The problem:
Render the records as a JSON list of strings, one for each line and with blank lines left out, starting at the line that contains "3. **Import Certificate" and ending at the end of the records. Leave the pictures out.

Data extract:
━━━━
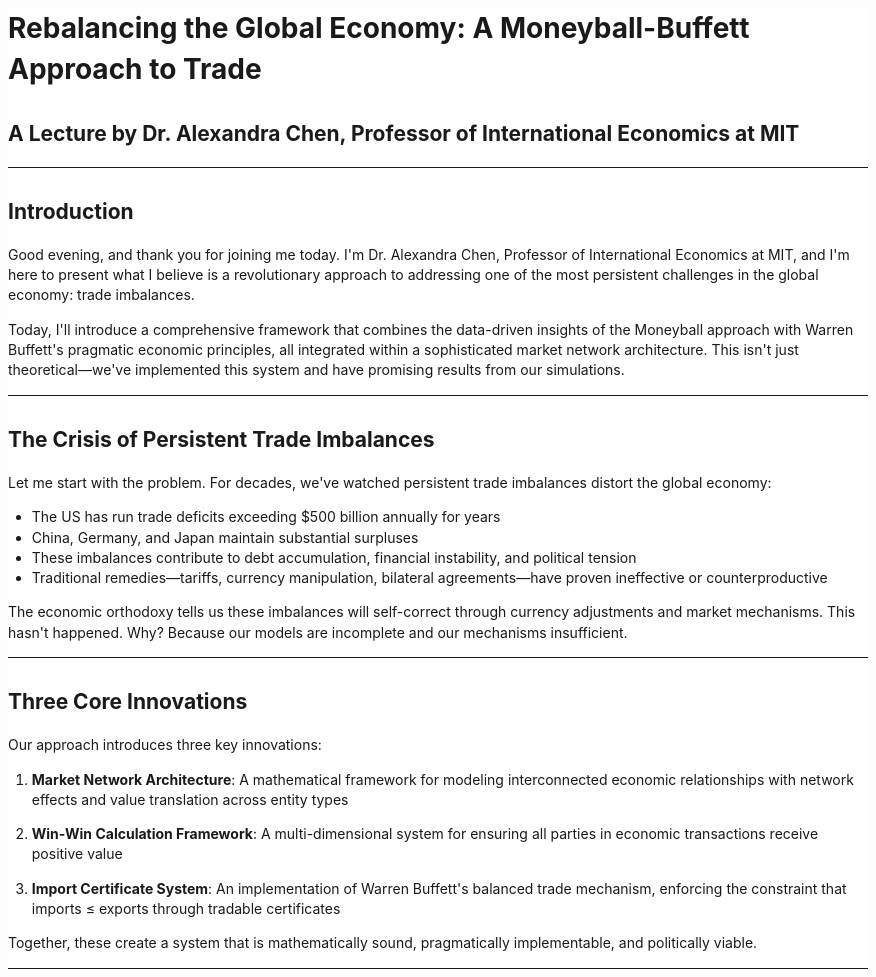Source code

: # Rebalancing the Global Economy: A Moneyball-Buffett Approach to Trade
## A Lecture by Dr. Alexandra Chen, Professor of International Economics at MIT

---

## Introduction

Good evening, and thank you for joining me today. I'm Dr. Alexandra Chen, Professor of International Economics at MIT, and I'm here to present what I believe is a revolutionary approach to addressing one of the most persistent challenges in the global economy: trade imbalances.

Today, I'll introduce a comprehensive framework that combines the data-driven insights of the Moneyball approach with Warren Buffett's pragmatic economic principles, all integrated within a sophisticated market network architecture. This isn't just theoretical—we've implemented this system and have promising results from our simulations.

---

## The Crisis of Persistent Trade Imbalances

Let me start with the problem. For decades, we've watched persistent trade imbalances distort the global economy:

* The US has run trade deficits exceeding $500 billion annually for years
* China, Germany, and Japan maintain substantial surpluses
* These imbalances contribute to debt accumulation, financial instability, and political tension
* Traditional remedies—tariffs, currency manipulation, bilateral agreements—have proven ineffective or counterproductive

The economic orthodoxy tells us these imbalances will self-correct through currency adjustments and market mechanisms. This hasn't happened. Why? Because our models are incomplete and our mechanisms insufficient.

---

## Three Core Innovations

Our approach introduces three key innovations:

1. **Market Network Architecture**: A mathematical framework for modeling interconnected economic relationships with network effects and value translation across entity types

2. **Win-Win Calculation Framework**: A multi-dimensional system for ensuring all parties in economic transactions receive positive value

3. **Import Certificate System**: An implementation of Warren Buffett's balanced trade mechanism, enforcing the constraint that imports ≤ exports through tradable certificates

Together, these create a system that is mathematically sound, pragmatically implementable, and politically viable.

---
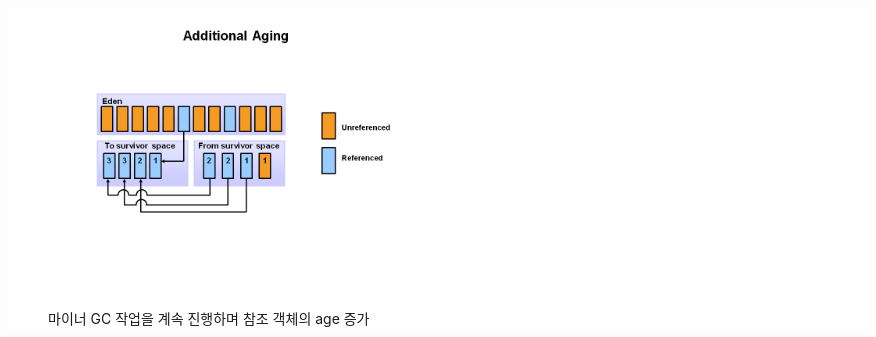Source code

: <figure><img src="../../../.gitbook/assets/image (4) (1) (1) (1) (1) (1).png" alt="" width="375"><figcaption><p>마이너 GC 작업을 계속 진행하며 참조 객체의 age 증가</p></figcaption></figure>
━━━━
Your solution:
[
  "3. **Import Certificate System**: An implementation of Warren Buffett's balanced trade mechanism, enforcing the constraint that imports ≤ exports through tradable certificates",
  "Together, these create a system that is mathematically sound, pragmatically implementable, and politically viable.",
  "---",
  "Source code",
  ": <figure><img src=\"../../../.gitbook/assets/image (4) (1) (1) (1) (1) (1).png\" alt=\"\" width=\"375\"><figcaption><p>마이너 GC 작업을 계속 진행하며 참조 객체의 age 증가</p></figcaption></figure>"
]